CBS anchor Bob Schieffer: "Some people say that your return means that Willie Horton is back. That the Massachusetts furlough program is back. That dirty politics is back, the kind of campaign that was waged in 1988. What do you say to that?"
RNC Chairman Rich Bond: "Well, you know what I say to that? I say that I'm sick and tired of hearing about Willie Horton. And when we talk about Willie Horton, this is what I want to talk about: Willie Horton was a no-good murdering rapist, and that's the point. And Mike Dukakis worked in the system, and defended the system that let him out on the streets."
- Exchange on CBS Evening News, February 8.

 

Jimmy Carter, Hardcore Cold Warrior?


"As the nation turned virulently anti-communist, socialism in all its forms was shunned like the plague. Programs such as national health care and broader trade-union rights nearly vanished from the screen of American politics. With rare exceptions, such as in 1968, almost every successful national politician stood in the center or the right. Every President from Harry Truman to George Bush - Democrats like Lyndon B. Johnson and Jimmy Carter to Republicans like Richard M. Nixon and Ronald Reagan - sought to toe the hard line."
- New York Times reporter R. W. Apple, February 6 front page story.

 

Pat Buchanan: Not PC


"It is hard for friends and colleagues to square the private Buchanan with the public one: the Rottweiler who has turned nostalgia for the days of Ike and Elvis into attacks on anyone who is not white, male, Christian, and straight."
- Time Deputy Washington Bureau Chief Margaret Carlson, February 17.

 

Right-Wing Death Squads Still Live in Reporters' Fiction


"Here, moments of truth are provoked by Miguel Angel Kanak, a young revolutionary who returns home after blowing up a military barracks, bringing a vengeful army patrol on his heels...They [Miguel's village] can surrender Kanak, whom the villagers believe to be innocent, or face wholesale massacre as traitors... Should the village resist the army to save one of its own, even if such a choice would be suicidal?

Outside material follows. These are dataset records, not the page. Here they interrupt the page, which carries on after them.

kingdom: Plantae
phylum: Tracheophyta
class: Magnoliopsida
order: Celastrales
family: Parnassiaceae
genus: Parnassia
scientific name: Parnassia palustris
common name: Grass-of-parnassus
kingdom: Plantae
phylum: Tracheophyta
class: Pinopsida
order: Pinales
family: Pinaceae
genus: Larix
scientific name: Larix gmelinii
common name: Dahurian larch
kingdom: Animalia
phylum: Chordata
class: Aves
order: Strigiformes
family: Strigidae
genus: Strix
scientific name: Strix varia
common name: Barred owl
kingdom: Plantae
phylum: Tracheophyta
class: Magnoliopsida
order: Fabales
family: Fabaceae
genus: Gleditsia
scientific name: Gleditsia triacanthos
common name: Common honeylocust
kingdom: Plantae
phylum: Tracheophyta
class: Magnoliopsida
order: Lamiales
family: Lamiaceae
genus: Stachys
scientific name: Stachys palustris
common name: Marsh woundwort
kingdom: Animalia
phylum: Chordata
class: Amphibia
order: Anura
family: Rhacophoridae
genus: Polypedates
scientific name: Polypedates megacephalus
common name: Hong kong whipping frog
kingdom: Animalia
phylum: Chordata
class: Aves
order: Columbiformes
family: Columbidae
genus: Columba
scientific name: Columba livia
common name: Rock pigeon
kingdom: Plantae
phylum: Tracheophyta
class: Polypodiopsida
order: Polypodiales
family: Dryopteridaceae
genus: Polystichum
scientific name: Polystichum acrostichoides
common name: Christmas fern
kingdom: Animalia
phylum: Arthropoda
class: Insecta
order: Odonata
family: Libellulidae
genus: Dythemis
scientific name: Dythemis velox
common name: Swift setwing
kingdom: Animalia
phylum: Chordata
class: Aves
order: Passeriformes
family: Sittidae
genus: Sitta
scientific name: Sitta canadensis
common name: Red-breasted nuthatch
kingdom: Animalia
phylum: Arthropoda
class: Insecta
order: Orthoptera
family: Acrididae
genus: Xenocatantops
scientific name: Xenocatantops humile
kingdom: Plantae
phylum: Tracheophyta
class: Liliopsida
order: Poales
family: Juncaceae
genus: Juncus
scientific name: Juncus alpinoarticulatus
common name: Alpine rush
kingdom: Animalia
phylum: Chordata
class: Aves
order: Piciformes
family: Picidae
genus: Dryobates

Should Miguel be handed over, probably to be killed, with no guarantee that the village would be spared?"
- Boston Globe reporter Philip Bennett reviewing the plot of former Washington Post Central America reporter Joanne Omang's new novel, Incident at Akbar, January 13.

 

National Health Care Means Less Government


"`I think there are a lot of doctors out there with mis-conceptions' about the Canadian system, says Dr. David U. Himmelstein, Harvard Medical School, Cambridge, Mass... Himmelstein says it's a `myth' that national health insurance would mean more government intervention."
- USA Today reporter Mike Snider, quoting the head of Physicians for a National Health Program, January 21.